— Start PAGE —
Your Django view takes 30 seconds because it sends emails, generates PDFs, and calls three external APIs. Your users are staring at a loading spinner. The fix is not faster code — it is moving slow work to a background task queue.
Celery is the standard solution for Python. This guide takes you from basic tasks to production-grade workflows with retries, chains, monitoring, and the gotchas that bite every team.
Producer
task.delay()
Broker
message queue
Consumer
executes task
Backend
Redis / DB
Setup: Django + Celery + Redis
# Install
pip install celery[redis] django-celery-beat django-celery-results
# project/celery.py
import os
from celery import Celery
os.environ.setdefault('DJANGO_SETTINGS_MODULE', 'project.settings')
app = Celery('project')
app.config_from_object('django.conf:settings', namespace='CELERY')
app.autodiscover_tasks() # Auto-find tasks.py in each app
# project/__init__.py
from .celery import app as celery_app
__all__ = ('celery_app',)
— End PAGE —
— Start ROWS —
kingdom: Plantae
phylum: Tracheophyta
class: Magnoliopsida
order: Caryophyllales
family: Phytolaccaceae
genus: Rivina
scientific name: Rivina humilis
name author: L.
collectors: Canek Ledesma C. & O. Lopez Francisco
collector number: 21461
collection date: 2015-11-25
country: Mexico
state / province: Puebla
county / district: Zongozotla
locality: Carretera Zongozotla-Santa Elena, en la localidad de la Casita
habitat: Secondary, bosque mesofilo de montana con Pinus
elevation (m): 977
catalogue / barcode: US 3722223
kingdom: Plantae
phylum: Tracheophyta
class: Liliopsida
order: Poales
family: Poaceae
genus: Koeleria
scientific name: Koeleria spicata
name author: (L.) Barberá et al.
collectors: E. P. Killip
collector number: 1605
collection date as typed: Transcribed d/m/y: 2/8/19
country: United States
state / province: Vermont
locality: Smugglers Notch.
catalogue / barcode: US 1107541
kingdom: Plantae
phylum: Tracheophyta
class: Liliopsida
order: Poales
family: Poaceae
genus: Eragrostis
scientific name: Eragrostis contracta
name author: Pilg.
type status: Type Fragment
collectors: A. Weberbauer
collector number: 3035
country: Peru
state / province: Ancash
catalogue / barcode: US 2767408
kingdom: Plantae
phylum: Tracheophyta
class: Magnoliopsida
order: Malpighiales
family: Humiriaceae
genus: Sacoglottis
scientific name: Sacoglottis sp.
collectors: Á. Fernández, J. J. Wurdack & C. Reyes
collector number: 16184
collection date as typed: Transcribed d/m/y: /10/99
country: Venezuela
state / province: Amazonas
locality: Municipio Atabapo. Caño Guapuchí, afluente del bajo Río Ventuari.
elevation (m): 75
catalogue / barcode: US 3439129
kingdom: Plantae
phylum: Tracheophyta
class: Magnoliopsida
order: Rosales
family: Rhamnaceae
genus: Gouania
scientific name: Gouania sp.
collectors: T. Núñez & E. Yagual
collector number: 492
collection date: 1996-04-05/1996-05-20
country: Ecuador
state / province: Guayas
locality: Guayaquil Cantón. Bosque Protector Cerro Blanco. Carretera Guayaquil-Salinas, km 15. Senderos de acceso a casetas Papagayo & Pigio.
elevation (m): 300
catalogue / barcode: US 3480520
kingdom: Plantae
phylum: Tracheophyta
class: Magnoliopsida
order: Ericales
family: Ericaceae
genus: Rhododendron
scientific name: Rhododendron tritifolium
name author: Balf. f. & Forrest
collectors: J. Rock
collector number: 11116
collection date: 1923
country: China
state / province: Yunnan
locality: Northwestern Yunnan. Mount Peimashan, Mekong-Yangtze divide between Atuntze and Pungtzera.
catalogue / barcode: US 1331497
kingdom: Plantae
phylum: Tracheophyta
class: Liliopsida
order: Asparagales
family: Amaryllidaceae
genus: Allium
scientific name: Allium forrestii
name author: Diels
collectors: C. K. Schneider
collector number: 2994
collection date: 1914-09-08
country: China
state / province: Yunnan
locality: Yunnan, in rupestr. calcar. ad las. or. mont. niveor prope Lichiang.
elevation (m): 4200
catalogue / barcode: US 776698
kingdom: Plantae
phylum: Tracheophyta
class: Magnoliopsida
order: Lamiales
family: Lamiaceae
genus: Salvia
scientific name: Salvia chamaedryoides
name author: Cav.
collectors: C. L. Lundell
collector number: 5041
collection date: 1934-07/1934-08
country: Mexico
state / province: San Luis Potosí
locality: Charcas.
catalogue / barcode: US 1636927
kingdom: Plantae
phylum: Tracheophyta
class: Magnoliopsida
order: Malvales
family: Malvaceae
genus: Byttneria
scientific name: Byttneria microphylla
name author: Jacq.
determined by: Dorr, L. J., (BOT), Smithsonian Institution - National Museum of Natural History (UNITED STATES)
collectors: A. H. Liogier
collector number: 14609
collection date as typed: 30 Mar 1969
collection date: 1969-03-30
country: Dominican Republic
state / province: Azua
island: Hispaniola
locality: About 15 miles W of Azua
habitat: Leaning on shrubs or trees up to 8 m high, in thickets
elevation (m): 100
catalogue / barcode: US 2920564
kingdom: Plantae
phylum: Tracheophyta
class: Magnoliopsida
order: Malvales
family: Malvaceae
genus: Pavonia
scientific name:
— End ROWS —
→ **PROBLEMS TO SOLVE**
(1) Count the lines of the records that contain the string "country", treating uppercase and lowercase as different, and give only the number.
(2) Carry on writing the guide to Celery background tasks in Django, starting right after its last line.

→ **ANSWERS FOR THIS EXERCISE**
(1) 9

(2)
# settings.py
CELERY_BROKER_URL = 'redis://localhost:6379/0'
CELERY_RESULT_BACKEND = 'redis://localhost:6379/1'
CELERY_ACCEPT_CONTENT = ['json']
CELERY_TASK_SERIALIZER = 'json'
CELERY_RESULT_SERIALIZER = 'json'
CELERY_TIMEZONE = 'UTC'
Basic Tasks
# orders/tasks.py
from celery import shared_task
from django.core.mail import send_mail
@shared_task
def send_order_confirmation(order_id: int):
"""Send order confirmation email in the background."""
order = Order.objects.select_related('customer').get(id=order_id)
send_mail(
subject=f'Order #{order.id} Confirmed',
message=f'Thank you for your order of {order.total}.',
from_email='noreply@example.com',
recipient_list=[order.customer.email],
)
return f"Email sent for order {order_id}"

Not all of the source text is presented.